A farmer for most of his life, Sam Stewart bought farmland in Montana about 35 years ago. Since then, he’s planted and harvested his wheat and other crops around 16 open oil wells on this land, which he estimates were dug in the 1920s.
Maneuvering around the wells is not an arduous process, per se, but it requires seeding the same area twice, which is wasteful and can slow his process. The real nuisance is the invisible methane wafting into the air—a greenhouse gas with an impact 10 times that of carbon dioxide. “You don’t want loose gas being just emitted,” Stewart says.
Unplugged wells in Montana and across the country leak thousands of metric tons of greenhouse gases each year. They can also leach toxins into groundwater and surface water systems, contaminating aquifers. More often than not, these wells simply aren’t being cleaned up. That’s in part because a lack of funding and political will has stymied the state’s cleanup efforts, and in part because there’s uncertainty around ownership. “I didn’t know they were actually abandoned,” Stewart says of the multiple orphaned wells on his property. “I thought the oil company was responsible.”
A foundation formed in 2019 could finally help clean up some of these abandoned oil wells, including those on Stewart’s property. “The operator who is responsible is long gone,” says Curtis Shuck, founder of the Well Done Foundation. “Our focus is doing the right thing, leaving it better than the way we found it.”

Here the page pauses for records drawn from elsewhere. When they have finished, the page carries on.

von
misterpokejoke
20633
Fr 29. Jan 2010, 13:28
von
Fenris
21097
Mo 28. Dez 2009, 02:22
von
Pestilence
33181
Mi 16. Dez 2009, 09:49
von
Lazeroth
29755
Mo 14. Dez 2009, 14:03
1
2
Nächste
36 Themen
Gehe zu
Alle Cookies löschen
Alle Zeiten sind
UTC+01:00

The first oil wells in Montana were drilled at the turn of the century, and the industry experienced its first boom in the 1920s. Energy demands of World War II spurred a second boom; between 1942 and 1945, oil production in the Elk Basin region increased from 16,000 to 940,000 barrels annually. When those wells no longer produced oil, companies could just leave. The Oil and Gas Conservation Commission of Montana, tasked with identifying and plugging abandoned wells, wasn’t created until 1954, and by that time an untold number of wells had already been drilled, produced, and abandoned.
As more companies moved into Montana, oil and gas production grew into an increasingly important part of local and state economies; by 2015, it made up 5.6% of the state’s general fund. But the industry that once was a cornerstone of Montana’s economy is now in a nosedive: a yearslong decline in global oil production and demand compounded by the pandemic-induced economic slowdown has produced some of the worst oil production conditions in recent years.
In 2016, the most recent year for which he was able to provide data, 4,713 oil and gas wells were in operation in the state and 204 had been abandoned, according to Allen Olson, executive director of the Montana Petroleum Association, a trade organization that works on behalf of the businesses. But that’s a fraction of the tens of thousands that have been drilled in Montana in the past century.
Data on abandoned wells remain incomplete, which further complicates cleanup efforts. Plus, state legislatures have drastically different policies on how to address abandoned wells. One thing remains certain: The issue is enormous and far-reaching. A 2018 report from the Environmental Protection Agency estimated that the country has 3.2 million abandoned oil and gas wells.
Abandoned wells in Montana—left by companies that filed for bankruptcy, for example, default to the state. Theoretically, a state-run fund pays for well adoption and closure, but even under state control, the wells often lay unplugged, because plugging abandoned wells and restoring the surface land is expensive. Olson believes that the “state regulatory agency here is doing an excellent job staying on top” of plugging wells. But the state’s plugging plan doesn’t explicitly address the issue of abandoned oil wells, and also neglects to lay out a time-bound plan for plugging wells.
It’s not just that states like Montana don’t have a legislative apparatus to hold corporations accountable, says Mitch Jones, the climate and energy program director at Food & Water Watch, a nonprofit that pushes for corporate and government accountability. He says that the lack of governmental action is by design. When wells are abandoned, Jones says, “the costs of doing business are passed on to the public instead of being paid by the shareholders in the industry.”
Nationwide, the federal government’s own agency in charge of plugging abandoned wells, the Bureau of Land Management, has openly acknowledged that it doesn’t have the financial resources to tackle the issue of plugging wells on federal land. There was no federal nationwide bond requirement to cover the cost of reclaiming wells until the 1950s, and the required value for bonds has not increased since then.
That’s right: the amount required to cover the cost of cleanup has not been increased or adjusted for inflation for nearly 70 years, so the federal amount is woefully ineffective. Bond standards of a couple thousand dollars often don’t address wells that cost tens of thousands to plug, another cause for wells to be abandoned.
Jones believes that extractive companies are harming the environment and then escaping culpability by declaring bankruptcy. “Not pointing fingers isn’t really an option in order to win this fight against climate change,” he says. Identifying the sources of harm holds polluting industries accountable for supporting solutions and provides a pathway for legislation that protects the planet, Jones says. The House Select Committee on the Climate Crisis, for example, just proposed a $2 billion remediation program for orphaned wells in June, though given the political climate, that legislation has a rocky future.